WHAT YOU ARE ASKED TO DO |
Reproduce the rows from the very first line through the line containing "главной странице конференции, страницах", inclusive, switching "недругов" to "врагов" and leaving everything else unchanged.

INFORMATION SUPPLIED |

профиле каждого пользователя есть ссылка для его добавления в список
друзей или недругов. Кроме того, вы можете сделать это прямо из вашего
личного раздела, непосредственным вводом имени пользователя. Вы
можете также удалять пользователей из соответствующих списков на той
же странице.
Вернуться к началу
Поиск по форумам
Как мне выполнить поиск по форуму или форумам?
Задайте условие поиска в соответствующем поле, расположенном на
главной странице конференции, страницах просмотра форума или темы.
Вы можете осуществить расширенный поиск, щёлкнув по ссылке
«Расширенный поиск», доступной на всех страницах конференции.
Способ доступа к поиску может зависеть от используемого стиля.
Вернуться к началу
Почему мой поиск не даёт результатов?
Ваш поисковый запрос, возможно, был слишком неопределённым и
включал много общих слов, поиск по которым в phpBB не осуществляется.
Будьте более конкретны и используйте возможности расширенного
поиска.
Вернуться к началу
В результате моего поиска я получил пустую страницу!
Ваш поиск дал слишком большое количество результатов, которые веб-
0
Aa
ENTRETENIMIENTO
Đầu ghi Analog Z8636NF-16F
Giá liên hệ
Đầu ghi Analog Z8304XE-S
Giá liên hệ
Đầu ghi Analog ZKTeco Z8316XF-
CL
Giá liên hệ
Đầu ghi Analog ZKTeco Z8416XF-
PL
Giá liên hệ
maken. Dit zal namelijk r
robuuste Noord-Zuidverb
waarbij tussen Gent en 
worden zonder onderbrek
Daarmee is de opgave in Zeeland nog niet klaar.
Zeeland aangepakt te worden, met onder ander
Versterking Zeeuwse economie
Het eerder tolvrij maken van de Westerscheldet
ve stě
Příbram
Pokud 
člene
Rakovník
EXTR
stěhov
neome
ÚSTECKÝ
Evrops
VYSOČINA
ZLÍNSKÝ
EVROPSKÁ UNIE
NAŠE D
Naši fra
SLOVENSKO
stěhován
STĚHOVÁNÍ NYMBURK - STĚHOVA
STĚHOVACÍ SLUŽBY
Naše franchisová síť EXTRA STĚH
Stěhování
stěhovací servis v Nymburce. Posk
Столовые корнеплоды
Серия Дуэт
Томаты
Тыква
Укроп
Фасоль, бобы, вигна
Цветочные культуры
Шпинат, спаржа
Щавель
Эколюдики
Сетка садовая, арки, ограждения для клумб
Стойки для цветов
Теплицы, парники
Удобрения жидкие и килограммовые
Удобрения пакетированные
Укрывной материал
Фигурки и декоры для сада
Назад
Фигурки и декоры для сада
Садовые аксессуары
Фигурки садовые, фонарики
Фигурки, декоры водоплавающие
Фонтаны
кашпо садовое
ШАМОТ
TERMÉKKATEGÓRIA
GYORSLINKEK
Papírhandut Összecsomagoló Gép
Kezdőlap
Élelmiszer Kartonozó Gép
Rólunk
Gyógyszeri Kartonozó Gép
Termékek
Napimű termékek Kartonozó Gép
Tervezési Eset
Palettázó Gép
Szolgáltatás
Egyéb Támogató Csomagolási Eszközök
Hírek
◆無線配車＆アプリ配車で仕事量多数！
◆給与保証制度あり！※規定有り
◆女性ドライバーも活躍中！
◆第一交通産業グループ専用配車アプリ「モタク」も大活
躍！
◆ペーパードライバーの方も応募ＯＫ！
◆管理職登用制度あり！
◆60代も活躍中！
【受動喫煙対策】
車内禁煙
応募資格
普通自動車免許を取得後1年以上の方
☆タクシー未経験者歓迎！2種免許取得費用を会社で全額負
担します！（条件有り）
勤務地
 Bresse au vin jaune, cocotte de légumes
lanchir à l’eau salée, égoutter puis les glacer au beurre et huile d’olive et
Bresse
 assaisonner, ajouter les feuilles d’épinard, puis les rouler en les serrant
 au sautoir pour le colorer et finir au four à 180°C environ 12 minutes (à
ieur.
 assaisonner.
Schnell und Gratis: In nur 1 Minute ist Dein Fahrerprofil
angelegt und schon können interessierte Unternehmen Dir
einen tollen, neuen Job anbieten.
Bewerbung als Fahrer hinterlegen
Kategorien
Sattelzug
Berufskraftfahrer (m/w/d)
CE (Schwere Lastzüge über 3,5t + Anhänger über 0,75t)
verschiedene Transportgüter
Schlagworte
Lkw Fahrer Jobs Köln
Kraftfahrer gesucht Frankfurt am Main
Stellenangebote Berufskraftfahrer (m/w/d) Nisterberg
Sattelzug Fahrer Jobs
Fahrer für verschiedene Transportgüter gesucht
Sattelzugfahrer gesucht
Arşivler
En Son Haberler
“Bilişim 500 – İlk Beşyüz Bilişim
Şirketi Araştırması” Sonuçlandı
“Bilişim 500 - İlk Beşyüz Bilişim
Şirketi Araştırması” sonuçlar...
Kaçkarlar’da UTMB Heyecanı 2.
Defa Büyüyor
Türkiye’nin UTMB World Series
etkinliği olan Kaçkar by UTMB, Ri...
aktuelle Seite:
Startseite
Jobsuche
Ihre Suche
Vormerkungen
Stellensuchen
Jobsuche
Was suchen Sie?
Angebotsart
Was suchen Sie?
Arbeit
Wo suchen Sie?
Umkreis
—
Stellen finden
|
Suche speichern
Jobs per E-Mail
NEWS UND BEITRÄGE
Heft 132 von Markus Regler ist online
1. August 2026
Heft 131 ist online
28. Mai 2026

TASK SOLUTION |
профиле каждого пользователя есть ссылка для его добавления в список
друзей или врагов. Кроме того, вы можете сделать это прямо из вашего
личного раздела, непосредственным вводом имени пользователя. Вы
можете также удалять пользователей из соответствующих списков на той
же странице.
Вернуться к началу
Поиск по форумам
Как мне выполнить поиск по форуму или форумам?
Задайте условие поиска в соответствующем поле, расположенном на
главной странице конференции, страницах просмотра форума или темы.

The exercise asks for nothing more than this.